Poverty rates, which were in 2000 lower than the U.S. average, plunged from an estimated 6.3 to 1.8 percent for individuals and 4.3 to 3.5 percent for families, while nationwide numbers climbed.

According to the 2010 census, there were 2,045 occupied housing units in Lawrence, a jump from 1,390 in 2000. Those occupied by their owners came in at an ACS estimated median value of $877,000, way above the U.S. average of $185,400. There were only 235 empty units, about 10.3 percent of the total, the census showed.

The average household size has remained consistent, taking a small bounce from 3.09 people in 2000 to 3.31 from 2005-2009.

An estimated 94.6 percent of the population aged 25 or older is a high school graduate or higher, while 64.9 percent of the population holds a bachelor’s degree or higher. Some 1,035 residents are foreign born, compared with 937 in 2000.

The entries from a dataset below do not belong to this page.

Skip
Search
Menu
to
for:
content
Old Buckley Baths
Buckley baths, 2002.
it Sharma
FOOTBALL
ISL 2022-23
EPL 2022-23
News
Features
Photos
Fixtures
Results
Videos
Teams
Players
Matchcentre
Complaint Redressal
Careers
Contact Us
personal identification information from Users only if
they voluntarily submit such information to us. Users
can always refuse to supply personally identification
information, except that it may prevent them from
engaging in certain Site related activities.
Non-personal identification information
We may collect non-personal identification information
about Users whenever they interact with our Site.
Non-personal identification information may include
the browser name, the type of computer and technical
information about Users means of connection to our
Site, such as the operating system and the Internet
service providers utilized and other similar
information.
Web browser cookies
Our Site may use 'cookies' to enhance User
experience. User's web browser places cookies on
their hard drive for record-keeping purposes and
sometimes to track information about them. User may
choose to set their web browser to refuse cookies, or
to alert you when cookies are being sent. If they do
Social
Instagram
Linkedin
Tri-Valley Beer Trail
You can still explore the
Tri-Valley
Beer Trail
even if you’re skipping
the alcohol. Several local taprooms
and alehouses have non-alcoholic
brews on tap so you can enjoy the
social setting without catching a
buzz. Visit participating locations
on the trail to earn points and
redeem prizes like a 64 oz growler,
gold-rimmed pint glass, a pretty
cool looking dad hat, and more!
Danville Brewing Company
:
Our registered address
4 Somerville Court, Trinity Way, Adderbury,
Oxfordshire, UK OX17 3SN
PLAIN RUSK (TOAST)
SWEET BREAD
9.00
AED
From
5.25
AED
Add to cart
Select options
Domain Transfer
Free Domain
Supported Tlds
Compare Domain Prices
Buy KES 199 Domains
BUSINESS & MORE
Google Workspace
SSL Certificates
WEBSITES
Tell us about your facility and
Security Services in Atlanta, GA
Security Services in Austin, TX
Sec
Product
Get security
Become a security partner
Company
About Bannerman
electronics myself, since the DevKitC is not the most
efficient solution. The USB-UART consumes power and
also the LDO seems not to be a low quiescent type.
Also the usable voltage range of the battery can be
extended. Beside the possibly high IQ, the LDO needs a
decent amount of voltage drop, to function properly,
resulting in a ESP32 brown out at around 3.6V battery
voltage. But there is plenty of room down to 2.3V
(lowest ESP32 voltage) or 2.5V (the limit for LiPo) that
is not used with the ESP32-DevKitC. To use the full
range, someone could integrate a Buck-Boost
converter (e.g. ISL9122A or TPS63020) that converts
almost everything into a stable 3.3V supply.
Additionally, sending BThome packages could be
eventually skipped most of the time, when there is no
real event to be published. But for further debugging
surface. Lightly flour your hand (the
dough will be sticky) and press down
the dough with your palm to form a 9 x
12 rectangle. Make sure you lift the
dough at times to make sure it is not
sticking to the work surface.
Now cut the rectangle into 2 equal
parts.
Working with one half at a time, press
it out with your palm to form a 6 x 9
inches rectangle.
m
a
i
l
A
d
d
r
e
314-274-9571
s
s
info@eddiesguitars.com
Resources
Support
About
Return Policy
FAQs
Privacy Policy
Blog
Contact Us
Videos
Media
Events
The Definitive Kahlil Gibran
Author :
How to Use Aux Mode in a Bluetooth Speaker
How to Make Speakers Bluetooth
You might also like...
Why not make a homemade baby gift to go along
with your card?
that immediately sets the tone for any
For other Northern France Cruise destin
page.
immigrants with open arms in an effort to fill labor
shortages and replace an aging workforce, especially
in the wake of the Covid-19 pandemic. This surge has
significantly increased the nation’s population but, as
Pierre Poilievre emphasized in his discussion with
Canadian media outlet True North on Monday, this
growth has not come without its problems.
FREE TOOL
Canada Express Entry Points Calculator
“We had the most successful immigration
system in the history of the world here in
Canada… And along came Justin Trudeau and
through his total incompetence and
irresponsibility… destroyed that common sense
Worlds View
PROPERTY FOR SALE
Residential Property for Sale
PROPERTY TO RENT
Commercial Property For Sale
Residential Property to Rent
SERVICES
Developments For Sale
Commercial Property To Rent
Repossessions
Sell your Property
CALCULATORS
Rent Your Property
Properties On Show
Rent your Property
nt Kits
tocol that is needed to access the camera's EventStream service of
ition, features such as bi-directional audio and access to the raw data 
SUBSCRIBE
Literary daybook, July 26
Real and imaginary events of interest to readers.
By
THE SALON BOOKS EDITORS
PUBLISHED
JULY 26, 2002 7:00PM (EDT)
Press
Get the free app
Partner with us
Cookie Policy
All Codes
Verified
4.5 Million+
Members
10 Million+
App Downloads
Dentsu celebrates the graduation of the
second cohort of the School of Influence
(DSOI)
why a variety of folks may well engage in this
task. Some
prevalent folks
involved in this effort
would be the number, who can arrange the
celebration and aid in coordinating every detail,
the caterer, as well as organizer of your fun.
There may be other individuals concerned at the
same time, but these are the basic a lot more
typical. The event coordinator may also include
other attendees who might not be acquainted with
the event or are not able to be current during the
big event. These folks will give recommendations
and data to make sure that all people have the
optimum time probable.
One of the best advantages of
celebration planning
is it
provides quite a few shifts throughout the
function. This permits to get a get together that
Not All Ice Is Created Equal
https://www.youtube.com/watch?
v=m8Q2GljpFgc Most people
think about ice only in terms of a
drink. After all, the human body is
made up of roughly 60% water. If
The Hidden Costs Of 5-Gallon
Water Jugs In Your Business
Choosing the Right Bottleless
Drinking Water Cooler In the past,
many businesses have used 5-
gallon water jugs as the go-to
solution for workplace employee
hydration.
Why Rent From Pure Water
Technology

Perhaps due to the aging World War II generation, the number of civilian veterans dropped from an estimated 370 and 8.4 percent of the total population in 2000 to 241, or 5.4 percent, from 2005-2009.

Still, the essence of Lawrence over the past decade is that things haven't changed much.

“We have a lot of families that are multi-generational and living in the village,” said Mayor Martin Oliner. “It’s often you see two, three or four generations of families living in the community. We're not a community where people leave, and that's because of the extraordinary infrastructure we've built.”